Artigo: Condições indispensáveis para o processo de integração

Por Melissa Martins Casagrande, doutora em Direitos Humanos e Pluralismo Jurídico pela McGill University e professora de Direitos Humanos e Direito Internacional Público na Universidade Positivo

Legitimidade e efetividade são duas palavras-chave, indissociáveis, para que o Direito Internacional cumpra seu papel nas relações entre Estados e, sobretudo, para que gere efeitos positivos para as pessoas que vivem nestes Estados. Tratados celebrados entre Estados, incluindo aqueles celebrados dentre os Estados que compõe uma Organização Internacional, visam a consolidação de parcerias em termos equânimes. Estes tratados são legítimos perante a comunidade internacional e representam as aspirações comuns dos parceiros. No entanto, a efetividade destes tratados, o impacto local deste compromisso conjunto, somente se materializa quando cada uma das partes implementa as garantias propostas no acordo.

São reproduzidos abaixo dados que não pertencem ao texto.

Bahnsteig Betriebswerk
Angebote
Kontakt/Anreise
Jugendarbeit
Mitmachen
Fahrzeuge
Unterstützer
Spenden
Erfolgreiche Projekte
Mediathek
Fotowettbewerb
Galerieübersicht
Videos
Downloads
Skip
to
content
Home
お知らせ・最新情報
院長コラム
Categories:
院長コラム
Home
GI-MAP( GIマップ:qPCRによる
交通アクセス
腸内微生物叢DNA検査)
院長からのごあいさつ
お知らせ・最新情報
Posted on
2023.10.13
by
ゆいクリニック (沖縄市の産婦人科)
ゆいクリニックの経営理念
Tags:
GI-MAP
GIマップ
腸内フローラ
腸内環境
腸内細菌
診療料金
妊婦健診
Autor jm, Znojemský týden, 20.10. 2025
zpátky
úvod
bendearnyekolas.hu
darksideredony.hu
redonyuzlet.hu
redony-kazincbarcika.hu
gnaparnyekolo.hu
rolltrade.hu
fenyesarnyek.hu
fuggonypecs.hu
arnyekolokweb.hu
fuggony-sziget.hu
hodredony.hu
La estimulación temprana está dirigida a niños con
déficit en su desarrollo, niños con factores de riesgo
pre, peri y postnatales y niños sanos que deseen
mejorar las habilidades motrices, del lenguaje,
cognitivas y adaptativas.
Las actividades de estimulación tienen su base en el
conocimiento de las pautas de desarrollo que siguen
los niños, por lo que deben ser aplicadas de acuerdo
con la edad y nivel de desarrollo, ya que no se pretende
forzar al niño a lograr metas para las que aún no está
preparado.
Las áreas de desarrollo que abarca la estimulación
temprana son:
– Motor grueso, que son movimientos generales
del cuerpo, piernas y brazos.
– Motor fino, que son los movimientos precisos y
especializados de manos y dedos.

Cada acordo representa um compromisso dentre os atuais membros de uma parceria internacional como também representa uma condição essencial para qualquer novo membro. Ao aderir ao Mercosul, cada novo membro se compromete com a incorporação em seu ordenamento jurídico de normas vigentes no bloco, conferindo solidez às garantias estabelecidas em comum acordo. O descumprimento deste compromisso no tempo estipulado compromete a legitimidade do acordo e, principalmente, a efetividade das garantias às pessoas que vivem sob a proteção dos Estados em questão.
Dentre as condições-base para que um Estado integre o Mercosul estão a incorporação solidaria pelos Estados em sua legislação de acordos comuns sobre as mais diversas temáticas, desde normas sobre cooperação técnica, passando por acordos sobre entrada e residência em seu território de nacionais dos outros Estados-parte. Além do déficit de ação coordenada na incorporação de acordos que abrangem as mais diversas searas, a cessação do exercício dos direitos da Venezuela inerentes à condição de Estado-parte do Mercosul tem estreita relação com a função fiduciária de proteção dos Direitos Humanos desempenhada pelo Direito Internacional.
Longe estão os tempos em que a soberania estatal era princípio inegociável. A partir de meados do século XX, sob a sombra das atrocidades cometidas durante a Segunda Guerra Mundial e desde então, o Direito Internacional promove a proteção dos Direitos Humanos de forma universal. A comunidade internacional passa a encorajar a atuação solidária dos Estados pela proteção dos Direitos Humanos e atua subsidiariamente em prol desta mesma proteção. Dentre os acordos não incorporados pela Venezuela ao seu ordenamento jurídico interno está o Protocolo de Assunção sobre o Compromisso com a Proteção e Promoção dos Direitos Humanos do Mercosul. O Protocolo, ao enunciar o compromisso dos Estados-parte do Mercosul entre si e perante suas comunidades nacionais, considera fundamental assegurar a proteção, promoção e garantia dos Direitos Humanos e liberdades fundamentais de todas as pessoas. Asseverando ainda que o usufruto efetivo dos direitos fundamentais é condição indispensável para o processo de integração entre os Estados.
A cessação de direitos inerentes a condição de Estado-parte em uma Organização Internacional é uma sanção aplicada com o objetivo de encorajar o Estado a reavaliar sua posição em todas as frentes. A iniciativa reforça a compreensão de que hoje a harmonização de normas técnicas não são as únicas condições para a fruição dos benefícios de pertencimento a um bloco que há muito deixou de ter o mero objetivo de cooperação econômica. A proteção dos Direitos Humanos, assim como o cumprimento das normas comuns sobre circulação de pessoas, são condições indispensáveis para o efetivo processo de integração.